*** RECORDS SHOWN ***

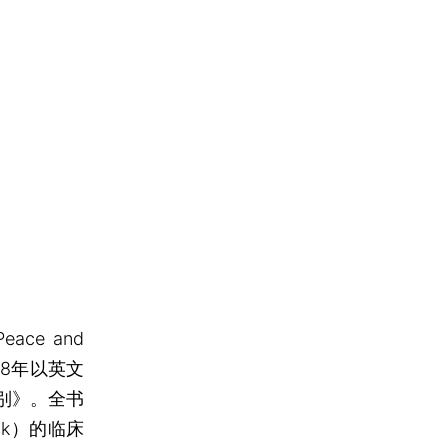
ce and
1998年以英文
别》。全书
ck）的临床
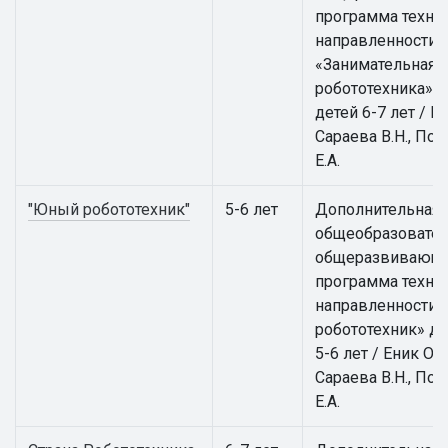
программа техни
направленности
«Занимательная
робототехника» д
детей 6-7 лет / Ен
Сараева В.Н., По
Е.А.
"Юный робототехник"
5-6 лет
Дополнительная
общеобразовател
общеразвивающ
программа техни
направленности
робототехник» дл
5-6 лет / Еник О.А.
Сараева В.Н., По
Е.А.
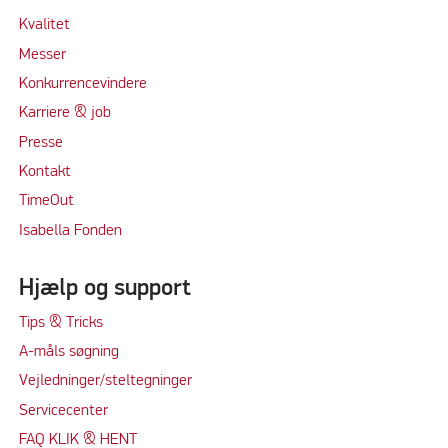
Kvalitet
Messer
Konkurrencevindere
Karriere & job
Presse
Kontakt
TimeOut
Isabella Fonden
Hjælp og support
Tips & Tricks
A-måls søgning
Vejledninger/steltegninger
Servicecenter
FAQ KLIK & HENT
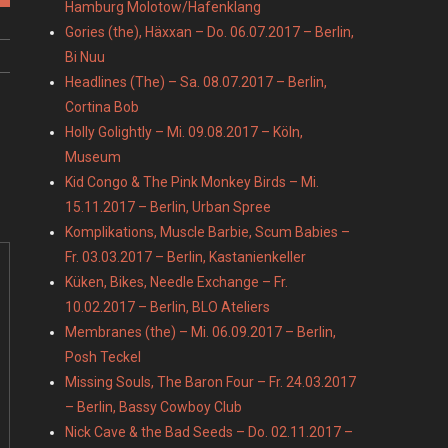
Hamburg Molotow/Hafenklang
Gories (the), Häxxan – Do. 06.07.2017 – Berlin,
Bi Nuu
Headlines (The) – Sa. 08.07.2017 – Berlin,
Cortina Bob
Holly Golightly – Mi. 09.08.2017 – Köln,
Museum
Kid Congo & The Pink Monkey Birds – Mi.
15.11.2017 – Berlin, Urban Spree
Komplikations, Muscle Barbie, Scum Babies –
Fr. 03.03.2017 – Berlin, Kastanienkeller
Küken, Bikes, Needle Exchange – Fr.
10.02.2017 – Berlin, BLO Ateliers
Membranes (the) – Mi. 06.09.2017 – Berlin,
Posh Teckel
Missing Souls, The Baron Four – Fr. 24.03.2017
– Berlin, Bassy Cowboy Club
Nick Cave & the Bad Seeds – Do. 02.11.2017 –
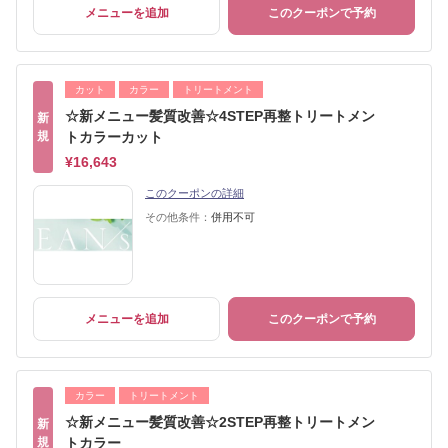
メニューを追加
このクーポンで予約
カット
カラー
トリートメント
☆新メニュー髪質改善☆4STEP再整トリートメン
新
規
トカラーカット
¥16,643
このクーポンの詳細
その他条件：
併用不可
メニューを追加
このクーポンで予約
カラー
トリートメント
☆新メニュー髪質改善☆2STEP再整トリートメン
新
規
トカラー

*** End of RECORDS SHOWN ***

__TO-DO ITEM__. Recast every line of text read from the data above as a Markdown table with the columns Row and Line. Number the rows, leave out blank lines, and leave the pictures out of the answer.

__RESULT BELOW__.
| Row | Line |
|---|---|
| 1 | ce and |
| 2 | 1998年以英文 |
| 3 | 别》。全书 |
| 4 | ck）的临床 |
| 5 | программа техни |
| 6 | направленности |
| 7 | «Занимательная |
| 8 | робототехника» д |
| 9 | детей 6-7 лет / Ен |
| 10 | Сараева В.Н., По |
| 11 | Е.А. |
| 12 | "Юный робототехник" |
| 13 | 5-6 лет |
| 14 | Дополнительная |
| 15 | общеобразовател |
| 16 | общеразвивающ |
| 17 | программа техни |
| 18 | направленности |
| 19 | робототехник» дл |
| 20 | 5-6 лет / Еник О.А. |
| 21 | Сараева В.Н., По |
| 22 | Е.А. |
| 23 | Kvalitet |
| 24 | Messer |
| 25 | Konkurrencevindere |
| 26 | Karriere & job |
| 27 | Presse |
| 28 | Kontakt |
| 29 | TimeOut |
| 30 | Isabella Fonden |
| 31 | Hjælp og support |
| 32 | Tips & Tricks |
| 33 | A-måls søgning |
| 34 | Vejledninger/steltegninger |
| 35 | Servicecenter |
| 36 | FAQ KLIK & HENT |
| 37 | Hamburg Molotow/Hafenklang |
| 38 | Gories (the), Häxxan – Do. 06.07.2017 – Berlin, |
| 39 | Bi Nuu |
| 40 | Headlines (The) – Sa. 08.07.2017 – Berlin, |
| 41 | Cortina Bob |
| 42 | Holly Golightly – Mi. 09.08.2017 – Köln, |
| 43 | Museum |
| 44 | Kid Congo & The Pink Monkey Birds – Mi. |
| 45 | 15.11.2017 – Berlin, Urban Spree |
| 46 | Komplikations, Muscle Barbie, Scum Babies – |
| 47 | Fr. 03.03.2017 – Berlin, Kastanienkeller |
| 48 | Küken, Bikes, Needle Exchange – Fr. |
| 49 | 10.02.2017 – Berlin, BLO Ateliers |
| 50 | Membranes (the) – Mi. 06.09.2017 – Berlin, |
| 51 | Posh Teckel |
| 52 | Missing Souls, The Baron Four – Fr. 24.03.2017 |
| 53 | – Berlin, Bassy Cowboy Club |
| 54 | Nick Cave & the Bad Seeds – Do. 02.11.2017 – |
| 55 | メニューを追加 |
| 56 | このクーポンで予約 |
| 57 | カット |
| 58 | カラー |
| 59 | トリートメント |
| 60 | ☆新メニュー髪質改善☆4STEP再整トリートメン |
| 61 | 新 |
| 62 | 規 |
| 63 | トカラーカット |
| 64 | ¥16,643 |
| 65 | このクーポンの詳細 |
| 66 | その他条件： |
| 67 | 併用不可 |
| 68 | メニューを追加 |
| 69 | このクーポンで予約 |
| 70 | カラー |
| 71 | トリートメント |
| 72 | ☆新メニュー髪質改善☆2STEP再整トリートメン |
| 73 | 新 |
| 74 | 規 |
| 75 | トカラー |